## WORK TO BE COMPLETED
How many lines in the data below contain the string "center"? Reply with the number only.

## RECORD LIST
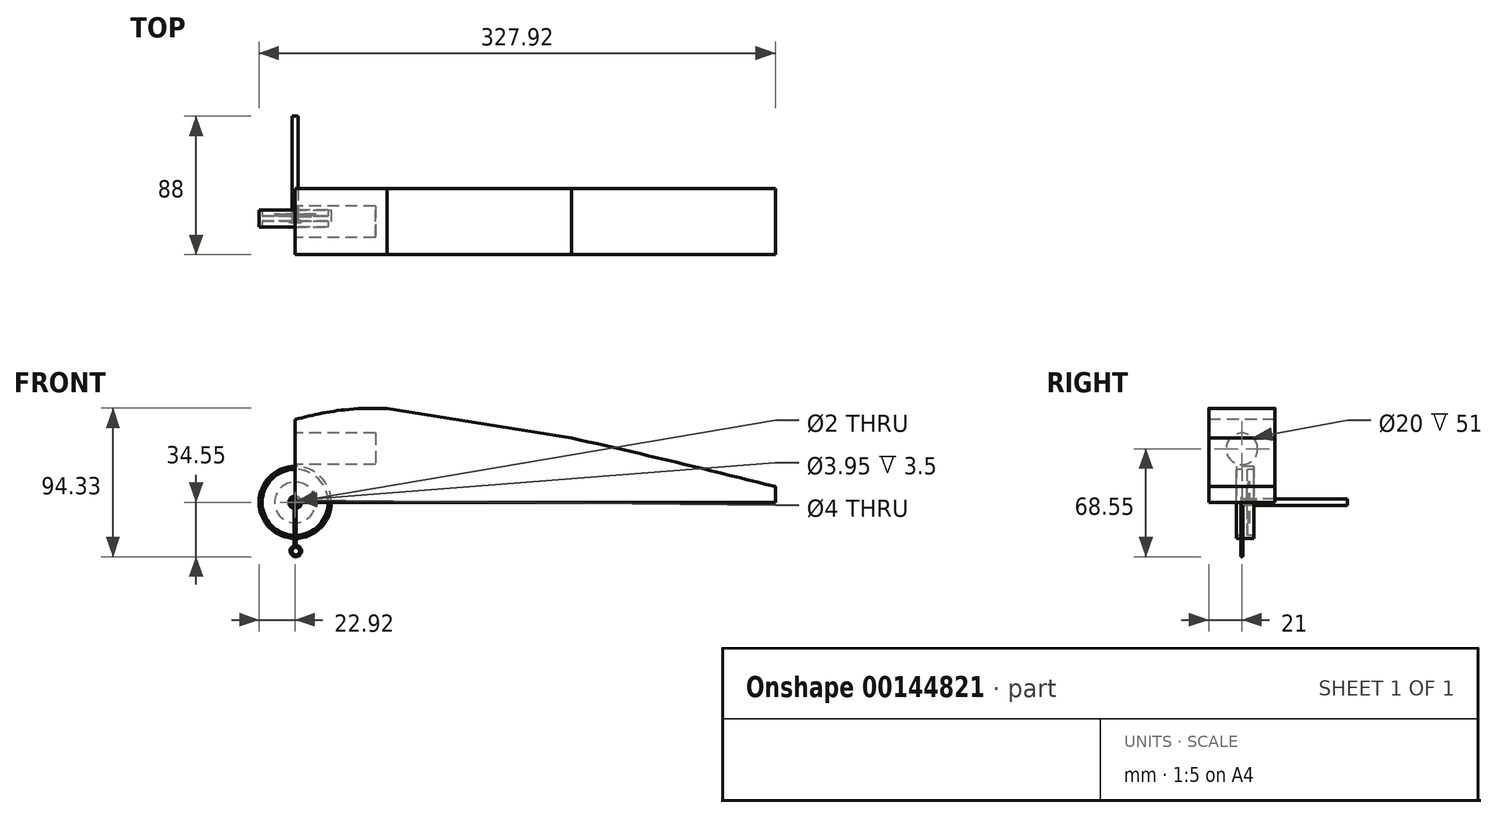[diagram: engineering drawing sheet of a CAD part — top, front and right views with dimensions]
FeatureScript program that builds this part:
annotation { "Feature Type Name" : "Feature", "Feature Type Description" : "" }
export const myFeature = defineFeature(function(context is Context, id is Id, definition is map)
    precondition{}
    {
        {
            var Q0;
            Q0=qCreatedBy(makeId("Front.planeOp"),FACE);
            var sketch = newSketch(context, id + "F0", { "sketchPlane" : qUnion([Q0])});
            skLineSegment(sketch, "E0", {"start": v(0, 0) * mm, "end": v(305, 0) * mm});
            skLineSegment(sketch, "E1", {"start": v(305, 0) * mm, "end": v(305, 20) * mm});
            skLineSegment(sketch, "E2", {"start": v(305, 20) * mm, "end": v(0, 69) * mm});
            skLineSegment(sketch, "E3", {"start": v(0, 69) * mm, "end": v(0, 0) * mm});
            skSolve(sketch);
        }
        {
            var Q0;
            Q0=qSketchRegion(id+"F0",true);
            extrude(context, id + "F1", {"entities" : qUnion([Q0]), "endBound" : BoundingType.SYMMETRIC, "depth" : 42 * mm});
        }
        {
            var Q0;
            Q0=qCreatedBy(makeId("Front.planeOp"),FACE);
            var sketch = newSketch(context, id + "F2", { "sketchPlane" : qUnion([Q0])});
            skCircle(sketch, "E4", {"center": v(0, 0) * mm, "radius": 4 * mm});
            skCircle(sketch, "E5", {"center": v(0, 0) * mm, "radius": 2 * mm});
            skSolve(sketch);
        }
        {
            var Q0;
            Q0=makeQuery(id+"F2.imprint","IMPRINT",FACE,{"disambiguationData":[TD([[makeQuery(id+"F2.imprint","IMPRINT",EDGE,{"derivedFrom":sQuery(id+"F2.wireOp",EDGE,"E4")}),1.0]])]});
            extrude(context, id + "F3", {"entities" : qUnion([Q0]), "endBound" : BoundingType.SYMMETRIC, "depth" : .33333333333333331968 * mm});
        }
        {
            var Q0;
            Q0=qCreatedBy(makeId("Right.planeOp"),FACE);
            var sketch = newSketch(context, id + "F4", { "sketchPlane" : qUnion([Q0])});
            skLineSegment(sketch, "E6", {"start": v(0, 0) * mm, "end": v(4.06, 0) * mm, "construction": true});
            skLineSegment(sketch, "E7", {"start": v(0, 1.98) * mm, "end": v(3.5, 1.98) * mm});
            skLineSegment(sketch, "E8", {"start": v(3.5, 1.98) * mm, "end": v(3.5, 2.98) * mm});
            skLineSegment(sketch, "E9", {"start": v(0, 1.98) * mm, "end": v(0, 2.98) * mm});
            skLineSegment(sketch, "E10", {"start": v(0, 2.98) * mm, "end": v(0.25, 2.98) * mm});
            skLineSegment(sketch, "E11", {"start": v(3.5, 2.98) * mm, "end": v(3.25, 2.98) * mm});
            skLineSegment(sketch, "E12", {"start": v(0.25, 2.98) * mm, "end": v(3.25, 2.98) * mm});
            skLineSegment(sketch, "E13", {"start": v(3.25, 2.98) * mm, "end": v(3.5, 20.97) * mm});
            skLineSegment(sketch, "E14", {"start": v(0.25, 2.98) * mm, "end": v(0.5, 20.97) * mm});
            skLineSegment(sketch, "E15", {"start": v(3.5, 20.97) * mm, "end": v(7.5, 20.92) * mm});
            skLineSegment(sketch, "E16", {"start": v(0.5, 20.97) * mm, "end": v(-3.5, 21.03) * mm});
            skLineSegment(sketch, "E17", {"start": v(7.5, 20.92) * mm, "end": v(7.53, 22.92) * mm});
            skLineSegment(sketch, "E18", {"start": v(-3.5, 21.03) * mm, "end": v(-3.5, 22.92) * mm});
            skLineSegment(sketch, "E19", {"start": v(-3.5, 22.92) * mm, "end": v(7.53, 22.92) * mm});
            skSolve(sketch);
        }
        {
            var Q0;
            Q0=qSketchRegion(id+"F4",true);
            var Q1;
            Q1=sQuery(id+"F4.wireOp",EDGE,"E6");
            revolve(context, id + "F5", {"entities" : qUnion([Q0]), "axis" : qUnion([Q1]), "revolveType" : RevolveType.FULL});
        }
        {
            var Q0;
            Q0=qCreatedBy(makeId("Front.planeOp"),FACE);
            var sketch = newSketch(context, id + "F6", { "sketchPlane" : qUnion([Q0])});
            skLineSegment(sketch, "E20", {"start": v(0, 0) * mm, "end": v(0, -27) * mm});
            skPoint(sketch, "E21.visualSharp", {"position": v(0, -33.93) * mm});
            skArc(sketch, "E21.filletArc", {"start": v(0, -27) * mm, "mid": v(0.24, -27.65) * mm, "end": v(0.85, -27.99) * mm});
            skArc(sketch, "E22", {"start": v(-0.7, -28.17) * mm, "mid": v(0.75, -33.94) * mm, "end": v(0.85, -27.99) * mm});
            skSolve(sketch);
        }
        {
            var Q0;
            Q0=qCreatedBy(makeId("Top.planeOp"),FACE);
            var sketch = newSketch(context, id + "F7", { "sketchPlane" : qUnion([Q0])});
            skCircle(sketch, "E23", {"center": v(0, 0) * mm, "radius": 0.6 * mm});
            skSolve(sketch);
        }
        {
            var Q0;
            Q0=makeQuery(id+"F7.imprint","IMPRINT",FACE,{"disambiguationData":[TD([[makeQuery(id+"F7.imprint","IMPRINT",EDGE,{"derivedFrom":sQuery(id+"F7.wireOp",EDGE,"E23")}),1.0]])]});
            var Q1;
            Q1=sQuery(id+"F6.wireOp",EDGE,"E20");
            var Q2;
            Q2=sQuery(id+"F6.wireOp",EDGE,"E21.filletArc");
            var Q3;
            Q3=sQuery(id+"F6.wireOp",EDGE,"E22");
            sweep(context, id + "F8", {"profiles" : qUnion([Q0]), "path" : qUnion([Q1, Q2, Q3])});
        }
        {
            var Q0;
            Q0=qCreatedBy(makeId("Right.planeOp"),FACE);
            var sketch = newSketch(context, id + "F9", { "sketchPlane" : qUnion([Q0])});
            skLineSegment(sketch, "E24", {"start": v(0, 0) * mm, "end": v(9, 0) * mm, "construction": true});
            skLineSegment(sketch, "E25", {"start": v(0, 2) * mm, "end": v(9, 2) * mm});
            skLineSegment(sketch, "E26", {"start": v(5, 2) * mm, "end": v(5, 13) * mm});
            skLineSegment(sketch, "E27", {"start": v(5, 13) * mm, "end": v(4, 13) * mm});
            skLineSegment(sketch, "E28", {"start": v(4, 13) * mm, "end": v(4, 2) * mm});
            skPoint(sketch, "E28.endSnap0", {"position": v(4.5, 2) * mm});
            skLineSegment(sketch, "E29", {"start": v(9, 2) * mm, "end": v(9, 1) * mm});
            skLineSegment(sketch, "E30", {"start": v(9, 1) * mm, "end": v(0, 1) * mm});
            skLineSegment(sketch, "E31", {"start": v(0, 1) * mm, "end": v(0, 2) * mm});
            skSolve(sketch);
        }
        {
            var Q0;
            Q0=qSketchRegion(id+"F9",true);
            var Q1;
            Q1=sQuery(id+"F9.wireOp",EDGE,"E24");
            revolve(context, id + "F10", {"entities" : qUnion([Q0]), "axis" : qUnion([Q1]), "revolveType" : RevolveType.FULL});
        }
        {
            var Q0;
            Q0=qCreatedBy(makeId("Right.planeOp"),FACE);
            var sketch = newSketch(context, id + "F11", { "sketchPlane" : qUnion([Q0])});
            skLineSegment(sketch, "E32", {"start": v(0, 0) * mm, "end": v(67, 0) * mm});
            skLineSegment(sketch, "E33", {"start": v(0, 0) * mm, "end": v(67, 0) * mm, "construction": true});
            skLineSegment(sketch, "E34", {"start": v(67, 0) * mm, "end": v(67, 2) * mm});
            skLineSegment(sketch, "E35", {"start": v(67, 2) * mm, "end": v(0, 2) * mm});
            skLineSegment(sketch, "E36", {"start": v(0, 2) * mm, "end": v(0, 0) * mm});
            skSolve(sketch);
        }
        {
            var Q0;
            Q0=qSketchRegion(id+"F11",true);
            var Q1;
            Q1=sQuery(id+"F11.wireOp",EDGE,"E33");
            revolve(context, id + "F12", {"entities" : qUnion([Q0]), "axis" : qUnion([Q1]), "revolveType" : RevolveType.FULL});
        }
        {
            var Q0;
            Q0=makeQuery(id+"F1.opExtrude","SWEPT_FACE",FACE,{"disambiguationData":[OSD([sQuery(id+"F0.wireOp",EDGE,"E3")])]});
            var sketch = newSketch(context, id + "F13", { "sketchPlane" : qUnion([Q0])});
            skCircle(sketch, "E37", {"center": v(0, 34) * mm, "radius": 10 * mm});
            skSolve(sketch);
        }
        {
            var Q0;
            Q0=makeQuery(id+"F13.imprint","IMPRINT",FACE,{"disambiguationData":[TD([[makeQuery(id+"F13.imprint","IMPRINT",EDGE,{"derivedFrom":sQuery(id+"F13.wireOp",EDGE,"E37")}),1.0]])]});
            extrude(context, id + "F14", {"entities" : qUnion([Q0]), "operationType" : NewBodyOperationType.REMOVE, "oppositeDirection" : true, "depth" : 51 * mm});
        }
        {
            var Q0;
            Q0=makeQuery(id+"F1.opExtrude","CAP_FACE",FACE,{"disambiguationData":[OSD([sQuery(id+"F0.wireOp",EDGE,"E0"),sQuery(id+"F0.wireOp",EDGE,"E1"),sQuery(id+"F0.wireOp",EDGE,"E2"),sQuery(id+"F0.wireOp",EDGE,"E3")])],"isStart":false});
            var sketch = newSketch(context, id + "F15", { "sketchPlane" : qUnion([Q0])});
            skLineSegment(sketch, "E38.0", {"start": v(0, 0) * mm, "end": v(305, 0) * mm});
            skLineSegment(sketch, "E39.0", {"start": v(305, 20) * mm, "end": v(0, 69) * mm});
            skLineSegment(sketch, "E40.0", {"start": v(305, 0) * mm, "end": v(305, 20) * mm});
            skFitSpline(sketch, "E41", {"points": [v(0, 52.65) * mm, v(58.46, 59.6) * mm, v(305, 10) * mm], "startDerivative": vector(148.87, 36.82) * mm, "endDerivative": vector(428.69, -105.6) * mm});
            skSolve(sketch);
        }
        {
            var Q0;
            {var subQ0=sQuery(id+"F15.wireOp",EDGE,"E39.0");var subQ1=makeQuery(id+"F1.opExtrude","CAP_EDGE",EDGE,{"disambiguationData":[OSD([sQuery(id+"F0.wireOp",EDGE,"E3")])],"isStart":false});var subQ2=makeQuery(id+"F15.imprint","INTERSECT",VERTEX,{"derivedFrom":[subQ1,subQ0]});Q0=makeQuery(id+"F15.imprint","IMPRINT",FACE,{"disambiguationData":[TD([[makeQuery(id+"F15.imprint","IMPRINT",EDGE,{"disambiguationData":[TD([[subQ2,1.0]])],"derivedFrom":subQ0}),1.0]])]});}
            var Q1;
            {var subQ0=sQuery(id+"F15.wireOp",EDGE,"E40.0");var subQ1=sQuery(id+"F15.wireOp",EDGE,"E39.0");var subQ2=makeQuery(id+"F15.imprint","INTERSECT",VERTEX,{"derivedFrom":[subQ1,subQ0]});Q1=makeQuery(id+"F15.imprint","IMPRINT",FACE,{"disambiguationData":[TD([[makeQuery(id+"F15.imprint","IMPRINT",EDGE,{"disambiguationData":[TD([[subQ2,-1.0]])],"derivedFrom":subQ1}),1.0]])]});}
            extrude(context, id + "F16", {"entities" : qUnion([Q0, Q1]), "operationType" : NewBodyOperationType.REMOVE, "endBound" : BoundingType.THROUGH_ALL, "oppositeDirection" : true, "depth" : 25 * mm});
        }
    });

## REPLY
4